• REQUIRED WORK: Retype the financial statement notes below word for word, keeping every line intact.

SEE ACCOMPANYING NOTES.


-19-



NOTES TO CONSOLIDATED FINANCIAL STATEMENTS

NOTE 1. DESCRIPTION OF OPERATIONS

Phoenix Technologies Ltd. designs, develops and markets system-level and
application software products. Prior to the divestitures of the Publishing and
Printer Software Divisions in fiscal 1994, the Company also sold technical
publishing software and documentation, and printer software.

NOTE 2. SUMMARY OF SIGNIFICANT ACCOUNTING POLICIES

FINANCIAL STATEMENT PRESENTATION. The consolidated financial statements include
the accounts of the Company and its wholly owned subsidiaries. All significant
intercompany balances and transactions have been eliminated in the financial
statements. Certain amounts in the prior years' financial statements have been
reclassified to conform to the fiscal 1995 presentation.

REVENUE RECOGNITION. The Company's revenue is derived from license and
engineering fees and packaged software sales, primarily to original equipment
manufacturers (OEMs). License fees for system software are recorded as revenue
when the products have been delivered to the OEMs. The amount of revenue
recognized under minimum license fee arrangements with extended payment terms is
restricted to payments due within 90 days. Certain license agreements for new
and customized products provide for customer acceptance periods that typically
run for 30 days. Revenues on such products are recognized when accepted by the
OEMs as determined by the Company.

• GIVEN RECORDS:
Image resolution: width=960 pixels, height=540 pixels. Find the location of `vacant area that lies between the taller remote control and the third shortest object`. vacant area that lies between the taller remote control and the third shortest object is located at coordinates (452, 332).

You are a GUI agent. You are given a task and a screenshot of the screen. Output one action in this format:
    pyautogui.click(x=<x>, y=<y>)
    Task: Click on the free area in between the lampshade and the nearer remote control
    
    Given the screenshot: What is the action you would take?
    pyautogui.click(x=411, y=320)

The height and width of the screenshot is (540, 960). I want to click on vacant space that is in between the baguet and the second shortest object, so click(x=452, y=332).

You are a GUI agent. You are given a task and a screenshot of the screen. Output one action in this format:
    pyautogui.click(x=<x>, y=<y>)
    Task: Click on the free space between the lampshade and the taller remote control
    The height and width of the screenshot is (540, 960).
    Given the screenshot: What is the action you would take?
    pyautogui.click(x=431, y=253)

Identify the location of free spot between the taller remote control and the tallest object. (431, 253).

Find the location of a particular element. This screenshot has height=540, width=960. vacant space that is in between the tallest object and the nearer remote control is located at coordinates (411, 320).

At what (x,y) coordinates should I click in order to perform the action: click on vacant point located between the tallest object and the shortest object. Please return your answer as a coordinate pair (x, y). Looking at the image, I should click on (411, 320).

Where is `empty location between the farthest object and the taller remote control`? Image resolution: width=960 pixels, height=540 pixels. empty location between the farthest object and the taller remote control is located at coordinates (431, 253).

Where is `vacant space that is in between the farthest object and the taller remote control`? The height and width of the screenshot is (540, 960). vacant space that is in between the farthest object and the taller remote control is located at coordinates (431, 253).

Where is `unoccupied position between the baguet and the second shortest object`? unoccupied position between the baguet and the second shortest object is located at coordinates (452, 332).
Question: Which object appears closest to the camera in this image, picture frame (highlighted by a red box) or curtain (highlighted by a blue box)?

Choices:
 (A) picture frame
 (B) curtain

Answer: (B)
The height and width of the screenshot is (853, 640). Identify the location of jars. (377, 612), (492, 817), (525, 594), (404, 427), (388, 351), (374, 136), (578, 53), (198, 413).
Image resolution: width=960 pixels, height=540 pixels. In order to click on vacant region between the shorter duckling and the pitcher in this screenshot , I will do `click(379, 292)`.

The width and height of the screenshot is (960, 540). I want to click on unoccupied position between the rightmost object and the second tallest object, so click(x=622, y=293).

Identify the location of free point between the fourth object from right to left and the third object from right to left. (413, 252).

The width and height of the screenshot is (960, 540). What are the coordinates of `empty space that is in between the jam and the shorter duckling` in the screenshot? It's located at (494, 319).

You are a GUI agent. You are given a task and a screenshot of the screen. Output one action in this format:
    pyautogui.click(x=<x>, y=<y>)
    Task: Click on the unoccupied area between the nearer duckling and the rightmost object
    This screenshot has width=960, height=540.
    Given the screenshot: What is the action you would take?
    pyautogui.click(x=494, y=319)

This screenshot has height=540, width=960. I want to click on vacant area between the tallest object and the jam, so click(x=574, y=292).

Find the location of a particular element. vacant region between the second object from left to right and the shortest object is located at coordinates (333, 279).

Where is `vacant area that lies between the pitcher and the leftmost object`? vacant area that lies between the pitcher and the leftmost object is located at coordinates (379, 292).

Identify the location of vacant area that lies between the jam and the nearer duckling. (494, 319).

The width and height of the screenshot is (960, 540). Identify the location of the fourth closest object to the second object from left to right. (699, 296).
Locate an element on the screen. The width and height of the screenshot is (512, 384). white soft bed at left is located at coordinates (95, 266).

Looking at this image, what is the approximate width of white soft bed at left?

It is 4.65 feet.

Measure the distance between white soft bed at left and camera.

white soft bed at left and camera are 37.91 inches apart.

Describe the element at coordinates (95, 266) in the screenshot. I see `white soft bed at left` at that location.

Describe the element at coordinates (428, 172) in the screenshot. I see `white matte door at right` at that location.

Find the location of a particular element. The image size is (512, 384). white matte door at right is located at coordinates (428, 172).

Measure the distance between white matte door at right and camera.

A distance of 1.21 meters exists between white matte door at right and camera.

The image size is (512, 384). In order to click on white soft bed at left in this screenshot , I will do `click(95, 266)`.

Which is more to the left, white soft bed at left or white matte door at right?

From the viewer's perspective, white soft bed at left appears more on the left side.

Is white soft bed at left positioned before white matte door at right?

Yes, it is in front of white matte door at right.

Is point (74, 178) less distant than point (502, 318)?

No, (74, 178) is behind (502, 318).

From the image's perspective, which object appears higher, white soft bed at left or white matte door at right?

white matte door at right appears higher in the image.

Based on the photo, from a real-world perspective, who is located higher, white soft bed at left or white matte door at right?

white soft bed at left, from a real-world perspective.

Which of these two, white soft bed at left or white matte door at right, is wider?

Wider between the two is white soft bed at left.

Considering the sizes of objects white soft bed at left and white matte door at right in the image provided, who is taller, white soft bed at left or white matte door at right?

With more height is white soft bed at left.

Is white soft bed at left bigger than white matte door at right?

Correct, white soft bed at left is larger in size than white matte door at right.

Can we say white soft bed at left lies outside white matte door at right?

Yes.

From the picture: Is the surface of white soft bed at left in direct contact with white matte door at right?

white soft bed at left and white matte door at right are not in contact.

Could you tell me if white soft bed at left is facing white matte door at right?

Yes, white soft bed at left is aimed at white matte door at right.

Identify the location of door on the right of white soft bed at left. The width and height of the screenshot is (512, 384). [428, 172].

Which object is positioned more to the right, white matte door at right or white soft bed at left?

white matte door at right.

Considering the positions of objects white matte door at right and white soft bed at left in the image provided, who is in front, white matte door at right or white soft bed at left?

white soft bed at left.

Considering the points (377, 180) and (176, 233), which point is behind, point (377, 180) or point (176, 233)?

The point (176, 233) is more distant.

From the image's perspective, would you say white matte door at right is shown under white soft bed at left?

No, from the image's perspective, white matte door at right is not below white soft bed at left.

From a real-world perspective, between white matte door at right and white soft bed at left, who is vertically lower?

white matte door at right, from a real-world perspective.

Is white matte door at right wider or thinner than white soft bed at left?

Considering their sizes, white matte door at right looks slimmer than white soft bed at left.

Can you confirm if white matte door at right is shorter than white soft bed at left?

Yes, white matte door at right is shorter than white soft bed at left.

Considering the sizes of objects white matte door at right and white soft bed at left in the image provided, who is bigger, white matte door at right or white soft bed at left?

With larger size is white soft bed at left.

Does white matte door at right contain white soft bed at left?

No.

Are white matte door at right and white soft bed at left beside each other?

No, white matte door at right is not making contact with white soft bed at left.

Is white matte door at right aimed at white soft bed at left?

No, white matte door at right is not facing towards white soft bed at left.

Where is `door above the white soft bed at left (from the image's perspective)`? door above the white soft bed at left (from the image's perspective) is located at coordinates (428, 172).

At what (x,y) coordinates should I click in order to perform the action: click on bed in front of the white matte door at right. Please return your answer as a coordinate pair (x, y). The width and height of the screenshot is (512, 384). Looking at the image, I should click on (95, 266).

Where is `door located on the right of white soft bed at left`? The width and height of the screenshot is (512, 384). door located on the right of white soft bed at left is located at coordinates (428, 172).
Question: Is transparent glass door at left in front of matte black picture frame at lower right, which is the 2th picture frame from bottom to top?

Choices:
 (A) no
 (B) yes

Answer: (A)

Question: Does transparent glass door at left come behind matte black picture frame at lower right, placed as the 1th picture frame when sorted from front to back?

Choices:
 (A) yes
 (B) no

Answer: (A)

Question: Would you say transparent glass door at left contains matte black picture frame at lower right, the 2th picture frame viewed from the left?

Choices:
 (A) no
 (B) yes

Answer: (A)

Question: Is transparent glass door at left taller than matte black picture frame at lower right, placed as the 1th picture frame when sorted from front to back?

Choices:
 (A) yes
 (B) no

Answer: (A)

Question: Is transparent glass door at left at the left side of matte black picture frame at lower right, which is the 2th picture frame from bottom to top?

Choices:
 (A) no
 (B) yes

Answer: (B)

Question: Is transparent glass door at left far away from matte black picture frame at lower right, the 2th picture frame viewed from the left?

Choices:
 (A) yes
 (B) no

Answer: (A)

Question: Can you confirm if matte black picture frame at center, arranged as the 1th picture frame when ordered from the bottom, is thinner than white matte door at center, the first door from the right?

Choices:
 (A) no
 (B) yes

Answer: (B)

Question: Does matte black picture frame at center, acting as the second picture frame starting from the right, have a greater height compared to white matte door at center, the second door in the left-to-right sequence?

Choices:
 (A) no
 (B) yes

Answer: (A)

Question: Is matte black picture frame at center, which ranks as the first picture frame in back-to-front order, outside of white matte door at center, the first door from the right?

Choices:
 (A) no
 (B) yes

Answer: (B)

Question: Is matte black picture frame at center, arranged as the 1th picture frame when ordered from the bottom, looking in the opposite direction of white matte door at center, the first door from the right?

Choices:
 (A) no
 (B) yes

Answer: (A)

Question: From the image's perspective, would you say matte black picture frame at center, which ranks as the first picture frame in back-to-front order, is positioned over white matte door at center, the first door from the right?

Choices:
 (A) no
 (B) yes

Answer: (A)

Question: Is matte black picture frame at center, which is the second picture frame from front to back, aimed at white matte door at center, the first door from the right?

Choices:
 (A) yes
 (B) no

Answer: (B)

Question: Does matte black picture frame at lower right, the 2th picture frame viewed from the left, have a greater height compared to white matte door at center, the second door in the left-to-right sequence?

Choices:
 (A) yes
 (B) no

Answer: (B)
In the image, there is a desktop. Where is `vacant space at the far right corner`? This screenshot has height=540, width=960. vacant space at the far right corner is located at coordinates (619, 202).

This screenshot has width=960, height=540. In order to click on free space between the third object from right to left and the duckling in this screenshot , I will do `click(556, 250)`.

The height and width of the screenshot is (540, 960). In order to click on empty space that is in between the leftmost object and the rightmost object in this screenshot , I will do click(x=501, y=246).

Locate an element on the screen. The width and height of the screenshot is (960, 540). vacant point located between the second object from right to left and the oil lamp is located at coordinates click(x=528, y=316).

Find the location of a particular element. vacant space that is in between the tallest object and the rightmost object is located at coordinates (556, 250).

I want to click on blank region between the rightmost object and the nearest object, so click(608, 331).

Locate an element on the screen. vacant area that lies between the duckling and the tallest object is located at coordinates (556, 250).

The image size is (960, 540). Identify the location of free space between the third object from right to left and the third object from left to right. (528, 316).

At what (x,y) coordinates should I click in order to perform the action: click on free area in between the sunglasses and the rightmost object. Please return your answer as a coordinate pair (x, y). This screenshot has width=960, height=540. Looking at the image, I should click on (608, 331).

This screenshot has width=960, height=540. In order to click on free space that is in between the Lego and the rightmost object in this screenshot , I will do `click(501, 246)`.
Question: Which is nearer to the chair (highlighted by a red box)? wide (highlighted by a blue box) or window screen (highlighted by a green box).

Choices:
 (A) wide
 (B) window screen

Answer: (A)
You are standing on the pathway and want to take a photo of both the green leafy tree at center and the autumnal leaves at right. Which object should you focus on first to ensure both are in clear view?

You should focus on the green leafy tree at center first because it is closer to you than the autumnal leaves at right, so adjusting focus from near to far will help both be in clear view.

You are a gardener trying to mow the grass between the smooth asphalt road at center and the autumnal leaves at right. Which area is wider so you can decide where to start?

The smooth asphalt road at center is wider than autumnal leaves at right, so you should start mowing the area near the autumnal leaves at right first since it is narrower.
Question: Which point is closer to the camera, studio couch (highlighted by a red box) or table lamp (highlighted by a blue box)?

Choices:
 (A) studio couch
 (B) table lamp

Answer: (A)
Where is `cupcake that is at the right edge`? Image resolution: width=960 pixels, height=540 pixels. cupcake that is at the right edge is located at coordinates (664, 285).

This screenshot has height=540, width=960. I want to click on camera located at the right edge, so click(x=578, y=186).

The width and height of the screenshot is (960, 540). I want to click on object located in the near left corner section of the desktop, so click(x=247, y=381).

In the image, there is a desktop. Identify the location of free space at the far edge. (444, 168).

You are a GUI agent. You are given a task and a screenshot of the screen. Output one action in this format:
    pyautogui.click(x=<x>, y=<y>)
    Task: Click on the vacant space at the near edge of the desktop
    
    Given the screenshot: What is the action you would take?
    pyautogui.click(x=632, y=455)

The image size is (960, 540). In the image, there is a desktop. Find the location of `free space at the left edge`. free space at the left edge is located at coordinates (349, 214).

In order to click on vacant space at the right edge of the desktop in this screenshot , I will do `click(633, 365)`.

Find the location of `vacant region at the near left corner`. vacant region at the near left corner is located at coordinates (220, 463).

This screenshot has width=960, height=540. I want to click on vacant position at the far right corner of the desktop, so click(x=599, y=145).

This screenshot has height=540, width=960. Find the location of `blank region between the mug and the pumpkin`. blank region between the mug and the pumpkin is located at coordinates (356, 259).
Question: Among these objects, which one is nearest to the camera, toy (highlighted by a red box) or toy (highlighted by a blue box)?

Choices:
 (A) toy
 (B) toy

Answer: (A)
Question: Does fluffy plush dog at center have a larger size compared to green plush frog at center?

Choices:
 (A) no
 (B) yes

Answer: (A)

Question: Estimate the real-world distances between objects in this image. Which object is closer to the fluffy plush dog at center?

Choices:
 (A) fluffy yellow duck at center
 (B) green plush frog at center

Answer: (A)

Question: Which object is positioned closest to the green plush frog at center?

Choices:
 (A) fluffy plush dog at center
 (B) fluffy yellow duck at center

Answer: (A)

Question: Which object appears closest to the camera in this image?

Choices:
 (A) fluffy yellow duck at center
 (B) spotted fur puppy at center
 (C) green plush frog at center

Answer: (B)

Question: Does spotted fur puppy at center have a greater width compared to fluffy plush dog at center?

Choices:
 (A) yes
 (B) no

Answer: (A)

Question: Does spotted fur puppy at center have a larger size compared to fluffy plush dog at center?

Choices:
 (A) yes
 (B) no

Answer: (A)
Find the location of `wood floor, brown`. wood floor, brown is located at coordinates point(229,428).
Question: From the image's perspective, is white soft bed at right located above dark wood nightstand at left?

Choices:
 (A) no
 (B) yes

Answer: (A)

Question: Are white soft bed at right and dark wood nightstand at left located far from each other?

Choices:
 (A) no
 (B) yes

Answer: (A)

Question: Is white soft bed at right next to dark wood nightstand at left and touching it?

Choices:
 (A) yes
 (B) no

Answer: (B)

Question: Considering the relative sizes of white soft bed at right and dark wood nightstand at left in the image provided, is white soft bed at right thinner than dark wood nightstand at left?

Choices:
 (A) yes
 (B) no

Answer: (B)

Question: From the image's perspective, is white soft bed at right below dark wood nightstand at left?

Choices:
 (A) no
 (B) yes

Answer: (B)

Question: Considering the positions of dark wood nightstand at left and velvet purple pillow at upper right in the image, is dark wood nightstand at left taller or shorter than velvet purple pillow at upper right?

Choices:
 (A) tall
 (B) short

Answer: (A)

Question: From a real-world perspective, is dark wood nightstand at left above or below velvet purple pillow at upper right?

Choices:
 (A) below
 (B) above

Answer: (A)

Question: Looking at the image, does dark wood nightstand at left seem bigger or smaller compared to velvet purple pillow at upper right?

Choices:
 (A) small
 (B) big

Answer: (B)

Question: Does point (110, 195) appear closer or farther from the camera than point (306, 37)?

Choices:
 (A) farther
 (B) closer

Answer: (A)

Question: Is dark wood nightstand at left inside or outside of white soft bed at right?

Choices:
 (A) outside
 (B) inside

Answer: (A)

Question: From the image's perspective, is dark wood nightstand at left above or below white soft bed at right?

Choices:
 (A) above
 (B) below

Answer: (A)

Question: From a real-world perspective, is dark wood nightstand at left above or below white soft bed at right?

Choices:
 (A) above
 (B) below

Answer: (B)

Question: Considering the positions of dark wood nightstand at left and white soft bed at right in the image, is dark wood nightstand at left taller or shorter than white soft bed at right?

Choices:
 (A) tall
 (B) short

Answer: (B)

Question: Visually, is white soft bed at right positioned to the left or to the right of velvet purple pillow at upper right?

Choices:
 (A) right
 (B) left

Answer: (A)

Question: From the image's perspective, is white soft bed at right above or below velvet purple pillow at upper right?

• SOLUTION TO THE EXERCISE:
SEE ACCOMPANYING NOTES.


-19-



NOTES TO CONSOLIDATED FINANCIAL STATEMENTS

NOTE 1. DESCRIPTION OF OPERATIONS

Phoenix Technologies Ltd. designs, develops and markets system-level and
application software products. Prior to the divestitures of the Publishing and
Printer Software Divisions in fiscal 1994, the Company also sold technical
publishing software and documentation, and printer software.

NOTE 2. SUMMARY OF SIGNIFICANT ACCOUNTING POLICIES

FINANCIAL STATEMENT PRESENTATION. The consolidated financial statements include
the accounts of the Company and its wholly owned subsidiaries. All significant
intercompany balances and transactions have been eliminated in the financial
statements. Certain amounts in the prior years' financial statements have been
reclassified to conform to the fiscal 1995 presentation.

REVENUE RECOGNITION. The Company's revenue is derived from license and
engineering fees and packaged software sales, primarily to original equipment
manufacturers (OEMs). License fees for system software are recorded as revenue
when the products have been delivered to the OEMs. The amount of revenue
recognized under minimum license fee arrangements with extended payment terms is
restricted to payments due within 90 days. Certain license agreements for new
and customized products provide for customer acceptance periods that typically
run for 30 days. Revenues on such products are recognized when accepted by the
OEMs as determined by the Company.